Additionally, in FirstPort Property Services Limited v Settlers Court RTM Co Limited [2022] UKSC 1, [2022] PLSCS 5 the Supreme Court ruled that an RTM company under the Act may acquire the right to manage “appurtenant property”, such as a garden or car park, but the right only extends to appurtenant property that is used exclusively by the lessees of its building.
An issue in dispute in G & A Gorrara Ltd and others v Kenilworth Court Block E RTM Co Ltd [2022] UKUT 90 (LC); [2022] PLSCS 52 concerned whether multiple RTM companies on a multi-block estate could, by virtue of section 100, enforce management agreements with each other in relation to the recovery of service charges for costs incurred in managing the wider estate?
Kenilworth Court, situated in Birmingham, was a multi-block estate comprising of five blocks – A to E. There was a total of 52 flats on the estate. In 2008, the respondent RTM company was established by the lessees of block E to acquire the right to manage their block. The lessees of blocks A to D had already exercised the right to manage their blocks in 2007. The second and third appellants purchased their flat in block E in 2004. In 2016, they assigned their interest to the first appellant, their family company.
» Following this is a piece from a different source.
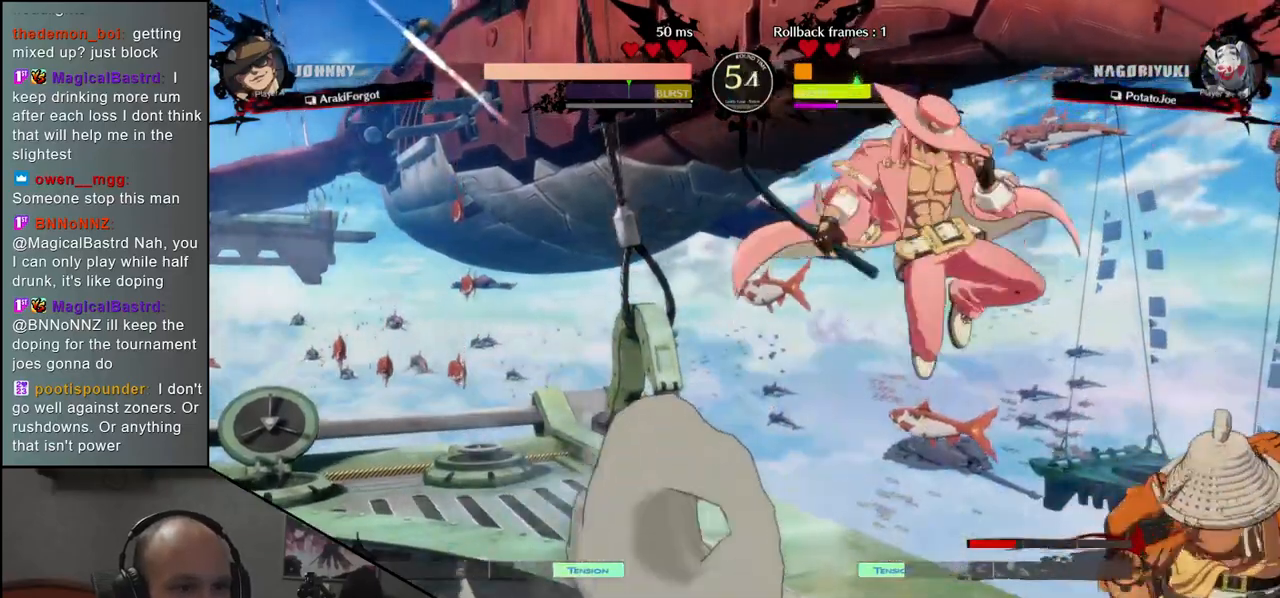
{"buttons": [], "left_stick": "right", "events": []}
Over a number of years, the RTM companies in charge of managing the various blocks at Kenilworth Court had demanded service charges from the 52 lessees for the costs of managing the whole estate. The appellants disputed that service charges could be demanded on such a basis and applied to the First-tier Tribunal for a determination of the payability and reasonableness of service charges.
The FTT found that under sections 96 and 97, the management function in respect of a single block was transferred from the landlord to an RTM company. No wider right was transferred to a RTM company to manage any other block. The FTT went on to observe that under the terms of the leases at Kenilworth Court, all the lessees had covenanted to contribute together to the costs of all the blocks and the wider estate. This was not enforceable under sections 96 and 97, but the FTT found that this obligation could be enforced under section 100 as an “untransferred tenant covenant”.
It was argued on appeal by the appellants that the FTT had misconstrued section 100. The UT agreed. Section 100 provided a mechanism to enforce “untransferred tenant covenants” such as the obligation not to cause a nuisance or to not use premises for anything other than a private residence. The purpose of section 100 was not to provide a mechanism for the enforcement of inter-RTM company agreements to recover costs incurred across a multi-block development. The obligations of an RTM company in relation to the management of its own block could not be delegated to another RTM company.